*** Opening of Excerpted data ***

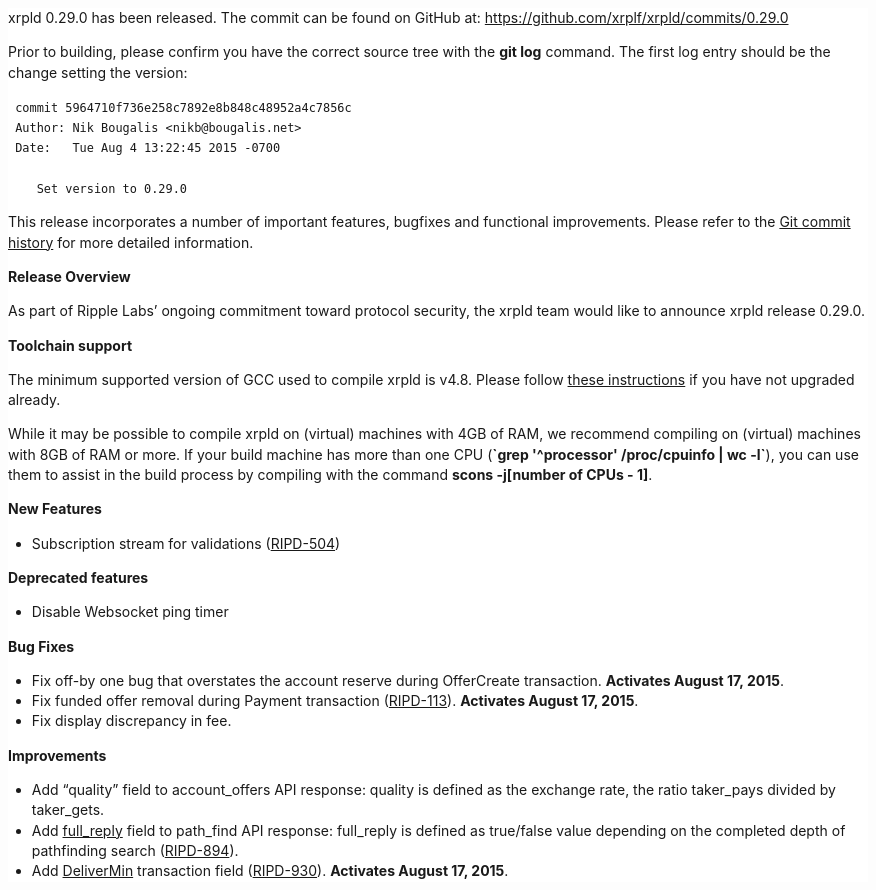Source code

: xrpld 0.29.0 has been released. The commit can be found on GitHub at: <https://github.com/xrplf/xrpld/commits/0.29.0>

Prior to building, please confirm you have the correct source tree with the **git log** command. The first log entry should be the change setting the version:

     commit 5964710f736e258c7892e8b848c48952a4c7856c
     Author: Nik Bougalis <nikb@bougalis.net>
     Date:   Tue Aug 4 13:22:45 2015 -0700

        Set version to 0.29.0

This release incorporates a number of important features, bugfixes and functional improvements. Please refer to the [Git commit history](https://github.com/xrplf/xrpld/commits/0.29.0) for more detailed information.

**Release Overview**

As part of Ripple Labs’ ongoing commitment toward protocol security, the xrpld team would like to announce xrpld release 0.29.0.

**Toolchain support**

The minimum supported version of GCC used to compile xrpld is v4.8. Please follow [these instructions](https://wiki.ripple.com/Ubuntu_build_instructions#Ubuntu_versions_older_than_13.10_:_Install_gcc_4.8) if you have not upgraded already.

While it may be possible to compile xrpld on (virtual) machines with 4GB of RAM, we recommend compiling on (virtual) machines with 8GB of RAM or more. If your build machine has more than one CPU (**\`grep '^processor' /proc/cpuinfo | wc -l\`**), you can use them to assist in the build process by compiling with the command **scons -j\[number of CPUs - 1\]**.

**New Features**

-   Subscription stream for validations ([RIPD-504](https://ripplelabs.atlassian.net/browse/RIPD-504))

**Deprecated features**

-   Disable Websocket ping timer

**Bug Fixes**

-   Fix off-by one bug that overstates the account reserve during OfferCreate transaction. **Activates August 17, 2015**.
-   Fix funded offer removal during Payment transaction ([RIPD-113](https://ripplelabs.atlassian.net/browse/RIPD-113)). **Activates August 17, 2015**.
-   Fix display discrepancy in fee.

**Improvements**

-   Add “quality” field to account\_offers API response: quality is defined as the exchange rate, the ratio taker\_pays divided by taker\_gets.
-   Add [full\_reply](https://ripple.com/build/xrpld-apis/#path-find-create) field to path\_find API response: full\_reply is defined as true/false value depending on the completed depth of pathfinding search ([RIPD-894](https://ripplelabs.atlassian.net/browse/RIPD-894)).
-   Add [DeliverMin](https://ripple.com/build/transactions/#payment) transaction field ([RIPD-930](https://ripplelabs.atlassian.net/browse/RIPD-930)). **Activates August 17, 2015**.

*** Close of Excerpted data ***

Work to complete ->
Reproduce the material above character for character, omitting the picture.

Written answer ->
Source code

: xrpld 0.29.0 has been released. The commit can be found on GitHub at: <https://github.com/xrplf/xrpld/commits/0.29.0>

Prior to building, please confirm you have the correct source tree with the **git log** command. The first log entry should be the change setting the version:

     commit 5964710f736e258c7892e8b848c48952a4c7856c
     Author: Nik Bougalis <nikb@bougalis.net>
     Date:   Tue Aug 4 13:22:45 2015 -0700

        Set version to 0.29.0

This release incorporates a number of important features, bugfixes and functional improvements. Please refer to the [Git commit history](https://github.com/xrplf/xrpld/commits/0.29.0) for more detailed information.

**Release Overview**

As part of Ripple Labs’ ongoing commitment toward protocol security, the xrpld team would like to announce xrpld release 0.29.0.

**Toolchain support**

The minimum supported version of GCC used to compile xrpld is v4.8. Please follow [these instructions](https://wiki.ripple.com/Ubuntu_build_instructions#Ubuntu_versions_older_than_13.10_:_Install_gcc_4.8) if you have not upgraded already.

While it may be possible to compile xrpld on (virtual) machines with 4GB of RAM, we recommend compiling on (virtual) machines with 8GB of RAM or more. If your build machine has more than one CPU (**\`grep '^processor' /proc/cpuinfo | wc -l\`**), you can use them to assist in the build process by compiling with the command **scons -j\[number of CPUs - 1\]**.

**New Features**

-   Subscription stream for validations ([RIPD-504](https://ripplelabs.atlassian.net/browse/RIPD-504))

**Deprecated features**

-   Disable Websocket ping timer

**Bug Fixes**

-   Fix off-by one bug that overstates the account reserve during OfferCreate transaction. **Activates August 17, 2015**.
-   Fix funded offer removal during Payment transaction ([RIPD-113](https://ripplelabs.atlassian.net/browse/RIPD-113)). **Activates August 17, 2015**.
-   Fix display discrepancy in fee.

**Improvements**

-   Add “quality” field to account\_offers API response: quality is defined as the exchange rate, the ratio taker\_pays divided by taker\_gets.
-   Add [full\_reply](https://ripple.com/build/xrpld-apis/#path-find-create) field to path\_find API response: full\_reply is defined as true/false value depending on the completed depth of pathfinding search ([RIPD-894](https://ripplelabs.atlassian.net/browse/RIPD-894)).
-   Add [DeliverMin](https://ripple.com/build/transactions/#payment) transaction field ([RIPD-930](https://ripplelabs.atlassian.net/browse/RIPD-930)). **Activates August 17, 2015**.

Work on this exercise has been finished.